CONSIGNE: Poursuivez le passage sur la laïcité à l'école et le chevalier de La Barre à partir de sa dernière phrase.

PASSAGE FOURNI:

▬▬▬▬▬▬▬▬▬▬

Le chevalier de La Barre

Le rapport souligne d'ailleurs que "le nombre de situations impliquant des personnels", environ 140 faits signalés de janvier 2018 à août 2019 (suspicions de prosélytisme, délivrance d’un enseignement non conforme au principe de laïcité, port de signes ou tenues manifestant une appartenance religieuse) est "très limité au regard du nombre de personnels relevant du ministère de l’éducation nationale".

Mais certains enseignants savent tirer profit d'une atteinte au principe de laïcité. C'est ainsi qu' "à la suite de la contestation par des élèves de la minute de silence organisée dans les établissements scolaires en hommage aux victimes des attentats de janvier 2015", l’équipe éducative du lycée Gambetta de Tourcoing a travaillé avec les élèves d’une classe sur "l’affaire du chevalier de La Barre, dernier condamné à mort pour blasphème en France, en 1766", travail qui "a débouché sur la réalisation d’une pièce de théâtre, puis, finalement, d’un film pédagogique de quinze minutes, intitulé 'Liberté d’expression: à la barre!', dont les acteurs sont des élèves de la classe et leurs enseignants." Le DVD est "libre de droit".

▬▬▬▬▬▬▬▬▬▬

LISTE DU MATÉRIEL:

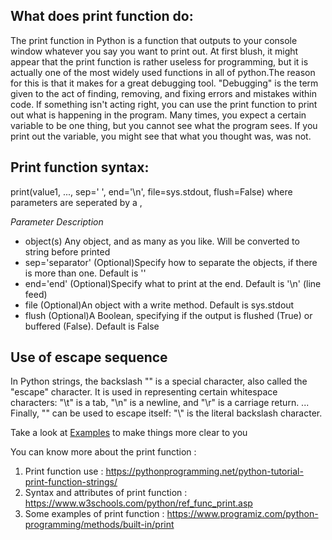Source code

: ## What does print function do:
The print function in Python is a function that outputs to your console window whatever you say you want to print out. At first blush, it might appear that the print function is rather useless for programming, but it is actually one of the most widely used functions in all of python.The reason for this is that it makes for a great debugging tool.
"Debugging" is the term given to the act of finding, removing, and fixing errors and mistakes within code.
If something isn't acting right, you can use the print function to print out what is happening in the program. Many times, you expect a certain variable to be one thing, but you cannot see what the program sees. If you print out the variable, you might see that what you thought was, was not.

## Print function syntax:
print(value1, ..., sep=' ', end='\n', file=sys.stdout, flush=False)
where parameters are seperated by a ,

*Parameter	Description*
* object(s)	Any object, and as many as you like. Will be converted to string before printed
* sep='separator'	(Optional)Specify how to separate the objects, if there is more than one. Default is ''
* end='end'	(Optional)Specify what to print at the end. Default is '\n' (line feed)
* file	(Optional)An object with a write method. Default is sys.stdout
* flush	(Optional)A Boolean, specifying if the output is flushed (True) or buffered (False). Default is False

## Use of escape sequence
In Python strings, the backslash "\" is a special character, also called the "escape" character. It is used in representing certain whitespace characters: "\t" is a tab, "\n" is a newline, and "\r" is a carriage return. ... Finally, "\" can be used to escape itself: "\\" is the literal backslash character.

Take a look at [Examples](./basics/examples/print.py) to make things more clear to you

You can know more about the print function :
1. Print function use : https://pythonprogramming.net/python-tutorial-print-function-strings/
2. Syntax and attributes of print function : https://www.w3schools.com/python/ref_func_print.asp
3. Some examples of print function : https://www.programiz.com/python-programming/methods/built-in/print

▬▬▬▬▬▬▬▬▬▬

RÉPONSE:
A noter que les inspecteurs généraux, entre autres préconisations, souhaitent la création d' "un module de formation à la laïcité commun à l’ensemble des INSPé pour la formation initiale des personnels enseignants et d’éducation. La mission a constaté une très grande disparité, d’un INSPé à l’autre, dans la formation à la laïcité délivrée aux différentes catégories de personnels enseignants et d’éducation, aussi bien en termes de volume horaire que de contenus."